The BrocktonPost
BROCKTON--The U.S. Attorney's Office in Boston has announced the U.S. Justice Department's Division of Civil Rights has filed a lawsuit against the City of Brockton and state of Massachusetts for allegedly violating the rights of an Iraq War veteran who was denied a promotion to sergeant and barred from taking the lieutenant's exam.
In a prepared statement released today, U.S. Attorney Carmen M. Ortiz said, “our service men and women make the ultimate sacrifice by serving our country. We cannot allow employers to disadvantage them based on their military service or military status.”
The lawsuit alleges that the defendants violated Brockton Police Sergeant Brian Benvie’s rights as a military servicemen under the Uniformed Services Employment and Reemployment Rights Act of 1994 when Brockton and the state of Massachusetts failed to fully recognize the retroactive promotion to sergeant Benvie earned after taking a make-up promotional exam upon his return from active duty military service in Iraq in 2007.
The U.S. Attorney claims Benvie’s score on the exam placed him at the top of the promotional list, and he was promoted to sergeant in July 2008.
Benvie subsequently learned that another patrolman with a score lower than his had been promoted to sergeant in October 2007.
After initially refusing, the city officials eventually retroactively adjusted Benvie’s promotion to the date he would have been promoted except for his military service.
However, the statement says, the city subsequently failed to give full effect to that promotion by denying Benvie the opportunity to take the lieutenants’ promotional exam.

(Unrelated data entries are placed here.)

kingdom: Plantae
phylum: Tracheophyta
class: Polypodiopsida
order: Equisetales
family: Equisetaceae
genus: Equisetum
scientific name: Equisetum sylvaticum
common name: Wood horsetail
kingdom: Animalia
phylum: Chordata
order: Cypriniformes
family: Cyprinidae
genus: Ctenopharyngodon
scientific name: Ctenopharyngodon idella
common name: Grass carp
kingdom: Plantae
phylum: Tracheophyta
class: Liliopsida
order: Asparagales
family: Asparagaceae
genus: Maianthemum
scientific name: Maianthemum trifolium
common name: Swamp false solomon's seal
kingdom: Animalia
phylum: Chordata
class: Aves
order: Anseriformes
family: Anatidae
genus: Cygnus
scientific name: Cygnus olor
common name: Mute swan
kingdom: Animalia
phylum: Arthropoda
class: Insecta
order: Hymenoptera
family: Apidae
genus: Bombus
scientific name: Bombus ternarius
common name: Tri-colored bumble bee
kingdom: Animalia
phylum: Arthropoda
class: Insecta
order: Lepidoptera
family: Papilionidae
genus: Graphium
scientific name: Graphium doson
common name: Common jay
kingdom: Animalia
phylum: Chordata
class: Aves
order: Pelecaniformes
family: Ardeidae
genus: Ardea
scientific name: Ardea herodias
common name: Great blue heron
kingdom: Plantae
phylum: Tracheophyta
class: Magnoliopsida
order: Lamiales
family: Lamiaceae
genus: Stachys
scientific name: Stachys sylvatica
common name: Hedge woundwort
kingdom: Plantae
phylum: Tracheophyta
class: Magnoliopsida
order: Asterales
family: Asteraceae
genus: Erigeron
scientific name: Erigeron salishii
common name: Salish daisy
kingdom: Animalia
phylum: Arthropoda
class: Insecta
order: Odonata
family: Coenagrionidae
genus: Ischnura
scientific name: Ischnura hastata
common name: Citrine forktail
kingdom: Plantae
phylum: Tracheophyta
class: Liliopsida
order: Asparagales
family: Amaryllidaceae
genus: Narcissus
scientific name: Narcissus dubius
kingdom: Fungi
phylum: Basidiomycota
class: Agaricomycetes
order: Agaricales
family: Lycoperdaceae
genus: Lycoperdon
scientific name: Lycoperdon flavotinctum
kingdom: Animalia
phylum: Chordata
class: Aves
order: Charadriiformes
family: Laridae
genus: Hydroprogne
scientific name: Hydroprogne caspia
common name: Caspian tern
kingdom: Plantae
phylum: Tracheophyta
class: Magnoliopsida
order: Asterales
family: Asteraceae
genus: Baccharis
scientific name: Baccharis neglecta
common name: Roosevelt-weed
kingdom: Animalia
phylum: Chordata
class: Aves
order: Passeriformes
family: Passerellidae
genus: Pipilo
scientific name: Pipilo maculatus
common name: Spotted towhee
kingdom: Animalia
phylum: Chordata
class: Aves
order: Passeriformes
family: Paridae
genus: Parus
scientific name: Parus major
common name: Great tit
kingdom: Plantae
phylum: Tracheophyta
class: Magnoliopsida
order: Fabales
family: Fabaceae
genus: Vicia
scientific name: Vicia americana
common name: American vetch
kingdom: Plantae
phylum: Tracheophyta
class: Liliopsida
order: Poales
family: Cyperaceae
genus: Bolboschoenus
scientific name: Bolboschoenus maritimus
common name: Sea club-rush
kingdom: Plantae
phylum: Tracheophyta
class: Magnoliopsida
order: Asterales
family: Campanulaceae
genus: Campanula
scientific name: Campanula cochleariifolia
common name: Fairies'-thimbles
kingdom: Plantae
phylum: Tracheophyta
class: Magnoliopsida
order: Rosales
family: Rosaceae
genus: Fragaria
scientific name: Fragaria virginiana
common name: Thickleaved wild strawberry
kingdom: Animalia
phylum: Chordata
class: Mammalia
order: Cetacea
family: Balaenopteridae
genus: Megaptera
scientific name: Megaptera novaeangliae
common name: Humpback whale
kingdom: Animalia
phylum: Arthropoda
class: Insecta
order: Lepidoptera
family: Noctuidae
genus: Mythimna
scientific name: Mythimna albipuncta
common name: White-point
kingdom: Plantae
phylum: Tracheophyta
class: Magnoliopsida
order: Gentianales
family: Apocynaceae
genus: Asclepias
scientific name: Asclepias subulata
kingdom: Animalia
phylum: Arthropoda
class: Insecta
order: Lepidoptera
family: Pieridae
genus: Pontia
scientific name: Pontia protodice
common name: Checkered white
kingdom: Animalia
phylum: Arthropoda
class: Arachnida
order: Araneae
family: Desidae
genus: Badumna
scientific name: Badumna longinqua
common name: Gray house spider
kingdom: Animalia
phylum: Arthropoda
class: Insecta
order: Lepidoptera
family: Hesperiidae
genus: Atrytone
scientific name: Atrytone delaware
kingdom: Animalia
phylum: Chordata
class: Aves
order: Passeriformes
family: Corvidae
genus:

Among other things, the suit seeks to provide Benvie with a makeup exam for the lieutenants’ promotional exam that he was not permitted to take; place Benvie on the appropriate eligibility list based on his score on the lieutenants’ exam; and, should his score merit it, retroactively promote Benvie to lieutenant with all of the rights, benefits, and seniority that he would have enjoyed if he had been permitted to take the exam in October 2008 and had achieved the same score.
According to the statement the lawsuit arose as a result of a complaint Benvie filed with the U.S. Department of Labor.
After an investigation, the Department of Labor determined Benvie’s complaint had merit and referred the matter to the Justice Department.
According to the U.S. Office of Special Counsel the Uniformed Services Employment and Reemployment Rights Act of 1994 is a federal law intended to ensure that persons who serve or have served in the Armed Forces, Reserves, National Guard or other “uniformed services:” (1) are not disadvantaged in their civilian careers because of their service; (2) are promptly reemployed in their civilian jobs upon their return from duty; and (3) are not discriminated against in employment based on past, present, or future military service.